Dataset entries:
───
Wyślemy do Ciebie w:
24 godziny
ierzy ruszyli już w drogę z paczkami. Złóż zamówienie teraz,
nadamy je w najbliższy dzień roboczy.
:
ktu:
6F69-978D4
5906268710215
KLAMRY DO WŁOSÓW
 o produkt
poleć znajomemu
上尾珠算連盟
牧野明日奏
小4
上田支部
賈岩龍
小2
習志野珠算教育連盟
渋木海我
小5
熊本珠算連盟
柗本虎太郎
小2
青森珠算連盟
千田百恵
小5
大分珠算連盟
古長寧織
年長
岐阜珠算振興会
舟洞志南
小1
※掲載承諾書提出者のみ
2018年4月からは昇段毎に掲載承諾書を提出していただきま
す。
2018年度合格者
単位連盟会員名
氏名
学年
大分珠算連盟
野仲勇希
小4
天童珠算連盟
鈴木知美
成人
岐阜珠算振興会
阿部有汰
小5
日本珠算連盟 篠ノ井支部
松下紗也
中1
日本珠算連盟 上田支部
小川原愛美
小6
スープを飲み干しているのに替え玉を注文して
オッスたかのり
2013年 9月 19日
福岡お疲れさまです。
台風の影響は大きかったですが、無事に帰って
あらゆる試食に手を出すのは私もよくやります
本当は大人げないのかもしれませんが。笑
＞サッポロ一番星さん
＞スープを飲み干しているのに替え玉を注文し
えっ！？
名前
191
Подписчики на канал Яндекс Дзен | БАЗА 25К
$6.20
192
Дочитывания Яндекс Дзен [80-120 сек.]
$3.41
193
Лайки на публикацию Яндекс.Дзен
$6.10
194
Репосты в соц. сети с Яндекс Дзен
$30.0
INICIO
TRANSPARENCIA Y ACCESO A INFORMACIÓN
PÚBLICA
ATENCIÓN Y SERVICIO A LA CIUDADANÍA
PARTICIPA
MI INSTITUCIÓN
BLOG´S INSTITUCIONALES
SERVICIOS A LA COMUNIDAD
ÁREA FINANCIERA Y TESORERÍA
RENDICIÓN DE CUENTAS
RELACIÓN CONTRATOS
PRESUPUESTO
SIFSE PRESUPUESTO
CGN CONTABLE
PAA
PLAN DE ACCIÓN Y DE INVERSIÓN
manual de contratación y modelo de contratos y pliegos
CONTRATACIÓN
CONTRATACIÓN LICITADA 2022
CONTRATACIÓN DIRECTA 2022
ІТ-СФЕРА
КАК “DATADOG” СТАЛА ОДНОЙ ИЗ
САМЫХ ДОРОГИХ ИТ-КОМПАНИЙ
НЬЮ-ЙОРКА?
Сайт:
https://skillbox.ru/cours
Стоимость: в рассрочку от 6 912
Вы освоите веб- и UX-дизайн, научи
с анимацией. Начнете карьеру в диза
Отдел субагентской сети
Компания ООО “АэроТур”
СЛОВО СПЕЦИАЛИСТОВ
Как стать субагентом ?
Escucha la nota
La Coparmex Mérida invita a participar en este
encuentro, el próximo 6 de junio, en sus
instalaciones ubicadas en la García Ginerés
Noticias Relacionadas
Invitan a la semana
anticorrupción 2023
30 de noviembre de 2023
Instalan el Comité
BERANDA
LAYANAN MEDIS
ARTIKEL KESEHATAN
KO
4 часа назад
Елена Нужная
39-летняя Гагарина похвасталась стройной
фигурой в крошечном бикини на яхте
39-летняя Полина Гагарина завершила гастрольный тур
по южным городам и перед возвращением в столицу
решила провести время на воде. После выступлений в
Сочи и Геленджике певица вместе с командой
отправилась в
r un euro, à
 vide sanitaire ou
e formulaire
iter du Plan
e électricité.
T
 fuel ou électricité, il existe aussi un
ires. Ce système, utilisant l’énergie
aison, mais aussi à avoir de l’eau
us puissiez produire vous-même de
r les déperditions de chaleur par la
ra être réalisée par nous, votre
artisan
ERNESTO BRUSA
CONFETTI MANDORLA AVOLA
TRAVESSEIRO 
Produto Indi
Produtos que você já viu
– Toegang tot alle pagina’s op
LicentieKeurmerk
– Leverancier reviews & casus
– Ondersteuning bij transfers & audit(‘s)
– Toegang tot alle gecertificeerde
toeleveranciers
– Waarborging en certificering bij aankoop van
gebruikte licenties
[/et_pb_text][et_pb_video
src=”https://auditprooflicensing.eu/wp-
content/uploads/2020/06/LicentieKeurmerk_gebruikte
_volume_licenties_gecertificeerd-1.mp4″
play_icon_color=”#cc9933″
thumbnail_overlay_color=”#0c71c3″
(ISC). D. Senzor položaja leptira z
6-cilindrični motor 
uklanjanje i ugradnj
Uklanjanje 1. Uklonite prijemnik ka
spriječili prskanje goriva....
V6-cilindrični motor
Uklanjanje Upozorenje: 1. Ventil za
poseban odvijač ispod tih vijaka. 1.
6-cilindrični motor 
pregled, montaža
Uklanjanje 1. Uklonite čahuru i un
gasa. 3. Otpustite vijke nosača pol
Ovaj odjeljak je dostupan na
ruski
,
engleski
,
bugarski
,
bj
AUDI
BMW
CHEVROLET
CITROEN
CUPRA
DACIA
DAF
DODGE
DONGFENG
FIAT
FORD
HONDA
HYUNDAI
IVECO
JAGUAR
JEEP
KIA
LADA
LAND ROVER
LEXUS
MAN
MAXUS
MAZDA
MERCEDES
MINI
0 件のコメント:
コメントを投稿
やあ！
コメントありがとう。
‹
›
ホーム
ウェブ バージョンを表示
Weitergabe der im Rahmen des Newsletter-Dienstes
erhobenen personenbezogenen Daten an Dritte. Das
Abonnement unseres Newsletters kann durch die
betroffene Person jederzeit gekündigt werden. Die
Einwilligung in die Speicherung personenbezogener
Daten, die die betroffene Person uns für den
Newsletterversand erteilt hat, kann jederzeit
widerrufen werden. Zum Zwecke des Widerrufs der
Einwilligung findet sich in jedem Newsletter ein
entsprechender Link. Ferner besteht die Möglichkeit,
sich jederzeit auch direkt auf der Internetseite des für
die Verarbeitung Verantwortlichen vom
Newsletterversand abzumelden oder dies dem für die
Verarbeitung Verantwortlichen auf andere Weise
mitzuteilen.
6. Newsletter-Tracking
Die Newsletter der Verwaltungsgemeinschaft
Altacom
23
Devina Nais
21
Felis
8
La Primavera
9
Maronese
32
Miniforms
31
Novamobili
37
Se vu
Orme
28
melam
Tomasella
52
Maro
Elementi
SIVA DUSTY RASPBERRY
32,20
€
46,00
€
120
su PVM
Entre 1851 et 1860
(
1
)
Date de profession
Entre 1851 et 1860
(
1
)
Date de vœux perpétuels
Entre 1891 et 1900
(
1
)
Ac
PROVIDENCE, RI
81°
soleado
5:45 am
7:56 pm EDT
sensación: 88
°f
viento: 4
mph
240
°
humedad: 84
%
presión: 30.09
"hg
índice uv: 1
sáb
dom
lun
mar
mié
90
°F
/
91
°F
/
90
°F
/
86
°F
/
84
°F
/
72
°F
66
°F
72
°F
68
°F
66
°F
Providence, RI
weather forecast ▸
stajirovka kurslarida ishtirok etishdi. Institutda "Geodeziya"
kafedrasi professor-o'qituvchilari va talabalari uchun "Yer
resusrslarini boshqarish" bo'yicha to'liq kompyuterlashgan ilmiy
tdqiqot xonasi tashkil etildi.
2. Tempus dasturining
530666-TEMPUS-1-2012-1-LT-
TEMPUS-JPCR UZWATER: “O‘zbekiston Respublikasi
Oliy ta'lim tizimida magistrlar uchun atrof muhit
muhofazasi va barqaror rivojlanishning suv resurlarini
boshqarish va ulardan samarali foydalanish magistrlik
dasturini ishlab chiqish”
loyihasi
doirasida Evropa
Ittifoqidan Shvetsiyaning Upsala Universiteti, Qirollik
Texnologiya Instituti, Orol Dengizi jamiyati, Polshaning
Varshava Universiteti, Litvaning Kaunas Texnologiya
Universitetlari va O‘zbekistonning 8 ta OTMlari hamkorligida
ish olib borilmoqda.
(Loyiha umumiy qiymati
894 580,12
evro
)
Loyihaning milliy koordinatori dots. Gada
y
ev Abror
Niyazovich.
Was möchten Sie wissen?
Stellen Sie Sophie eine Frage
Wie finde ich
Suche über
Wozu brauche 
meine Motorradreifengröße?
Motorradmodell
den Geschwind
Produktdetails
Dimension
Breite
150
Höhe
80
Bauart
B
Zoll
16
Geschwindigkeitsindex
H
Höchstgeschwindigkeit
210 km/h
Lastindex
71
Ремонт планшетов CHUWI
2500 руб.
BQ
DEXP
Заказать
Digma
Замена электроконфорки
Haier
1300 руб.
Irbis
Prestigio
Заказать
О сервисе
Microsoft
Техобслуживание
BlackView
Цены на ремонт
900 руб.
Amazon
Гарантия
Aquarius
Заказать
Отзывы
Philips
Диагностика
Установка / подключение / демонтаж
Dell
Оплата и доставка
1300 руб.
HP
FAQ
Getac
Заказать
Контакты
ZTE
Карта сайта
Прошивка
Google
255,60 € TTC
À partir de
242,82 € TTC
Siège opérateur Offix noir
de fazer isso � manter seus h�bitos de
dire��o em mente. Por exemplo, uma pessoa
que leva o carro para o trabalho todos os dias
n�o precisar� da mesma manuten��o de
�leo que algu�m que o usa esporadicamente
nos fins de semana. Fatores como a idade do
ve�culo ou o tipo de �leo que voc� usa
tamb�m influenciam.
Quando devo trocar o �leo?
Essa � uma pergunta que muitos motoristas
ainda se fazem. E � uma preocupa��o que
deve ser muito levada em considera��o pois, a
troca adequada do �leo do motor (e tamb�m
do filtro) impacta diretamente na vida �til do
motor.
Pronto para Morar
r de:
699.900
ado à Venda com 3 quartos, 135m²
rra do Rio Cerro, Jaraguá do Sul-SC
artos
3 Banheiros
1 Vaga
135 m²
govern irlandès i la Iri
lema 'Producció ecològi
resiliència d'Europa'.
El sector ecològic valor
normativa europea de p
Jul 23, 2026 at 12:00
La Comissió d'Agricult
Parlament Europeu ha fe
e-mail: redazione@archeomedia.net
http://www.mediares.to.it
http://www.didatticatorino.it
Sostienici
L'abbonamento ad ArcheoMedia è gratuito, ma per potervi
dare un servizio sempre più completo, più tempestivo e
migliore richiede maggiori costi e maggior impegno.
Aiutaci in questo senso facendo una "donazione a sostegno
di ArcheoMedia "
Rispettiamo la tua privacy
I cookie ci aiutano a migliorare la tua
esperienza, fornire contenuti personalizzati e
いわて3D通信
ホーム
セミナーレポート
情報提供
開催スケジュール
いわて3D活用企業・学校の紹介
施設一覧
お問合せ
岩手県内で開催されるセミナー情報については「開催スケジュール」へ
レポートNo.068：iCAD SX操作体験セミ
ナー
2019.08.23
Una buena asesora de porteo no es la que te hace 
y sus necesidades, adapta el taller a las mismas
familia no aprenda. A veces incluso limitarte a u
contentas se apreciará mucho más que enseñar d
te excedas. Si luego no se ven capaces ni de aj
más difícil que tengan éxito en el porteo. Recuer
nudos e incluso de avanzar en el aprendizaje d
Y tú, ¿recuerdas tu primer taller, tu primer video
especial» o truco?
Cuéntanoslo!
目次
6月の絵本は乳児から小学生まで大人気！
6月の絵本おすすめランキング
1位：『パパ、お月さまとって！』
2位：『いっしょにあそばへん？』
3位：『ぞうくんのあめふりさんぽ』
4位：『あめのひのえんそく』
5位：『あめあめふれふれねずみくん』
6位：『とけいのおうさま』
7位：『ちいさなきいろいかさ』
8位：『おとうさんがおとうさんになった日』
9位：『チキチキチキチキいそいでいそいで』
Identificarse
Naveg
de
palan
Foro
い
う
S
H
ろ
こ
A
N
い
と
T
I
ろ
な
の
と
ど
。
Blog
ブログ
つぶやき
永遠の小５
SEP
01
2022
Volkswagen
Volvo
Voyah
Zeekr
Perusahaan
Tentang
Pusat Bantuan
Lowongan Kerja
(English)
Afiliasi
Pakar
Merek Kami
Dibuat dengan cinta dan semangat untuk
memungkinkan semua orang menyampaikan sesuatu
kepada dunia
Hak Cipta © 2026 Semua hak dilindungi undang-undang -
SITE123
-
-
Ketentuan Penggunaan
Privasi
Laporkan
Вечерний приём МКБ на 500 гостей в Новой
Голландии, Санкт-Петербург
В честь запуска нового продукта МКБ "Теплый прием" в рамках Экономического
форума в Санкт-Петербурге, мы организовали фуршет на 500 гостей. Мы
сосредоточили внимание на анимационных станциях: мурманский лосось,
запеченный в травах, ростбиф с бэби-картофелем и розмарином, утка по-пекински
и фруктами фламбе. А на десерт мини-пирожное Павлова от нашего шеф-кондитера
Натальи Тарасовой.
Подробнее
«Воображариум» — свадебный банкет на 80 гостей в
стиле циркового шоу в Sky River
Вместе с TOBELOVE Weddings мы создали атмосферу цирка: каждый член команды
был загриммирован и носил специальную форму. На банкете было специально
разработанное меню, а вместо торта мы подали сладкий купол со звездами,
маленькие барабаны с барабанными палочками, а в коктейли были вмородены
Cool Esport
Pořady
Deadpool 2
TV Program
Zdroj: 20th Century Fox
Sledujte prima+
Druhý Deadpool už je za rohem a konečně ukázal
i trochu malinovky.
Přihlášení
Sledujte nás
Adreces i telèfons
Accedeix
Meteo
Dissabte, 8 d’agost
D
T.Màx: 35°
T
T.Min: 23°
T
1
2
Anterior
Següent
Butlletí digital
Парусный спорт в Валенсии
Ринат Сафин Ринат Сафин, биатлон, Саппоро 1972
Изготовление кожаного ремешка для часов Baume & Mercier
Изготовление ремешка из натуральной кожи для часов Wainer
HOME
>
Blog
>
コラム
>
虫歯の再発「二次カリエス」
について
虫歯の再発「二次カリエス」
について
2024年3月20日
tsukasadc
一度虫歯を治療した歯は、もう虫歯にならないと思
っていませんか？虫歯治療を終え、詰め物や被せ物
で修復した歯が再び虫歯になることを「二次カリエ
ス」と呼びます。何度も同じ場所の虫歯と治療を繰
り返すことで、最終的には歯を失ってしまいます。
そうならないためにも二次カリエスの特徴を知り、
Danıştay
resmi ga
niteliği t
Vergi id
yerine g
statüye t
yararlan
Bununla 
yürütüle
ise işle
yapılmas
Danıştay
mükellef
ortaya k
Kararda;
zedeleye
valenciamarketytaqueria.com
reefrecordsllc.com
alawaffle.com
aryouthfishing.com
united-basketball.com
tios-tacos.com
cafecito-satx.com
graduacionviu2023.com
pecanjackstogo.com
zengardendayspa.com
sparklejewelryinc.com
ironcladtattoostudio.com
───
Take the records above and return, word for word, only the lines that fall from the line with "スープを飲み干しているのに替え玉を注文して" to the line with "ATENCIÓN Y SERVICIO A LA CIUDADANÍA", both of them included.

> _Answer to this task_:
スープを飲み干しているのに替え玉を注文して
オッスたかのり
2013年 9月 19日
福岡お疲れさまです。
台風の影響は大きかったですが、無事に帰って
あらゆる試食に手を出すのは私もよくやります
本当は大人げないのかもしれませんが。笑
＞サッポロ一番星さん
＞スープを飲み干しているのに替え玉を注文し
えっ！？
名前
191
Подписчики на канал Яндекс Дзен | БАЗА 25К
$6.20
192
Дочитывания Яндекс Дзен [80-120 сек.]
$3.41
193
Лайки на публикацию Яндекс.Дзен
$6.10
194
Репосты в соц. сети с Яндекс Дзен
$30.0
INICIO
TRANSPARENCIA Y ACCESO A INFORMACIÓN
PÚBLICA
ATENCIÓN Y SERVICIO A LA CIUDADANÍA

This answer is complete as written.